§ **Tarefa curta A**:
Resuma em duas frases o trecho sobre a formação de Hitchcock como cineasta.

§ **Fonte**:

::::::::::

Em uma primeira análise, o autor traça o desenvolvimento de Hitchcock como cineasta e define sua linguagem cinematográfica. Da mesma forma que muitos outros autores, Jacobs confere muita importância ao fato de que o jovem Hitchcock trabalhou como cenógrafo na década de 1920, na Alemanha de Weimar. Sendo um desenhista de cenários, argumenta Jacobs, Hitchcock não só digere a estética expressionista do cinema alemão, mas também experimenta em primeira mão todo o dinamismo do sistema de estúdios e seu controle implícito. "O cinema alemão foi mais arquitetônico, mais cuidadosamente desenhado, mais preocupado com a atmosfera", escreve Jacobs, citando o biógrafo de Hitchcock, Patrick McGilligan.

::::::::::

§ **Dados exibidos**:
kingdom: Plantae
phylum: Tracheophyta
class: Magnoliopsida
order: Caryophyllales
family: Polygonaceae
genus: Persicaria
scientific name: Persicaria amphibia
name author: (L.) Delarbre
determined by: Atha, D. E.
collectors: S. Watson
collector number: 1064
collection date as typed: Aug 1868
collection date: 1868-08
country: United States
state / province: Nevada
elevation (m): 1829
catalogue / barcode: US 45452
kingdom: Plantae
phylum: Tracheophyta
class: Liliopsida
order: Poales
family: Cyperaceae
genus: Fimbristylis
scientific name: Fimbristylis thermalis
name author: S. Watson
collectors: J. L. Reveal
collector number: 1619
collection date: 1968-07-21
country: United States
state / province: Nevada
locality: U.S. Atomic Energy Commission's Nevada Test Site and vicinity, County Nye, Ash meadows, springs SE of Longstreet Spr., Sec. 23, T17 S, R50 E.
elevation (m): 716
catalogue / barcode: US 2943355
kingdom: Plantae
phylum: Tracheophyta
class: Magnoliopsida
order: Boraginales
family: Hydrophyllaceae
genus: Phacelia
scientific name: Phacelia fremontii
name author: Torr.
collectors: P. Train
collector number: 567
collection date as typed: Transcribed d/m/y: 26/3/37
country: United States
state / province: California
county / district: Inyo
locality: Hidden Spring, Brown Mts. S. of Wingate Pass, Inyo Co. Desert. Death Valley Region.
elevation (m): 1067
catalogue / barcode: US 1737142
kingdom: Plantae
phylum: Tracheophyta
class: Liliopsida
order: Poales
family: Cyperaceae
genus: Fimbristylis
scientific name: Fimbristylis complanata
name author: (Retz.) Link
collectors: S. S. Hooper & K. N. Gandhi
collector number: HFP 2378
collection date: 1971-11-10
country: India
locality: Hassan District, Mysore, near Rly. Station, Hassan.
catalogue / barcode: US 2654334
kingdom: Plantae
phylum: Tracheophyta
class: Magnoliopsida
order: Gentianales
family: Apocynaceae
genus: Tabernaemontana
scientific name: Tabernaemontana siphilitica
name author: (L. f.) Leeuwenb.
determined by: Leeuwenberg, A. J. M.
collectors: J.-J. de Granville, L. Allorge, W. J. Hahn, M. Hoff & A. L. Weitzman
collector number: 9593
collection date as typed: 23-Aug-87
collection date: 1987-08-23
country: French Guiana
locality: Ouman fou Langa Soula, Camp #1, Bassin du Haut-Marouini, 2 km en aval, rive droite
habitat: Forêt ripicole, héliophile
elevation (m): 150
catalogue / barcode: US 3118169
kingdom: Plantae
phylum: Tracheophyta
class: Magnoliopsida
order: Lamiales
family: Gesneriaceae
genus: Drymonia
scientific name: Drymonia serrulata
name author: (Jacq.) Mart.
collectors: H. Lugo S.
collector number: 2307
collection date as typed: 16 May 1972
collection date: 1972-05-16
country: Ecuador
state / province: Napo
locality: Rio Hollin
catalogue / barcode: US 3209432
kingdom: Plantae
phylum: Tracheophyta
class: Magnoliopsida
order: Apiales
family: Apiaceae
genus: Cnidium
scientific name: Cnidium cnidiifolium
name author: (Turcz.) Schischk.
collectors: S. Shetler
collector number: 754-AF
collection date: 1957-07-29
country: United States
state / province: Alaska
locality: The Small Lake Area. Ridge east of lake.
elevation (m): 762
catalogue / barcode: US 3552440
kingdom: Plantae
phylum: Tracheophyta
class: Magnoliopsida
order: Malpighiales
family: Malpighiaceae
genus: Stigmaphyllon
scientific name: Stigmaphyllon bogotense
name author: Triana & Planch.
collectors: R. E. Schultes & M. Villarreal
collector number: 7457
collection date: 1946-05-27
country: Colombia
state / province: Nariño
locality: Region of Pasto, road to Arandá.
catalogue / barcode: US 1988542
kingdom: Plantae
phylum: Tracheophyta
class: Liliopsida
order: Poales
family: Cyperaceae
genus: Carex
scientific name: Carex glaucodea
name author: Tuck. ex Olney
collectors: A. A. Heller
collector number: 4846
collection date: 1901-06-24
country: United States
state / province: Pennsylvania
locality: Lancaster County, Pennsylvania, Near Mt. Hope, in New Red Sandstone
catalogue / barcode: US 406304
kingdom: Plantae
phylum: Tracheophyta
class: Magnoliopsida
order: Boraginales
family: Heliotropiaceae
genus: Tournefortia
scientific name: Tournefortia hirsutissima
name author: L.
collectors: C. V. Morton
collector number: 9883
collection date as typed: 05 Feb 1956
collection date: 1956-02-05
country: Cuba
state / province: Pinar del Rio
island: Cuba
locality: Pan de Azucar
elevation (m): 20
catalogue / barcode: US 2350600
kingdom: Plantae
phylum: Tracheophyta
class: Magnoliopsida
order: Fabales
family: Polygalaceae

::::::::::

§ **Tarefa curta B**:
Transcreva literalmente as linhas da listagem desde o início até a linha com "collector number: 1064", inclusive.

§ **Resposta A**:
O autor traça o desenvolvimento de Hitchcock como cineasta, e Jacobs dá grande importância ao fato de ele ter trabalhado como cenógrafo na Alemanha de Weimar, nos anos 1920. Segundo Jacobs, nesse trabalho Hitchcock assimilou a estética expressionista do cinema alemão e conheceu de perto o dinamismo do sistema de estúdios e seu controle implícito.

§ **Resposta B**:
kingdom: Plantae
phylum: Tracheophyta
class: Magnoliopsida
order: Caryophyllales
family: Polygonaceae
genus: Persicaria
scientific name: Persicaria amphibia
name author: (L.) Delarbre
determined by: Atha, D. E.
collectors: S. Watson
collector number: 1064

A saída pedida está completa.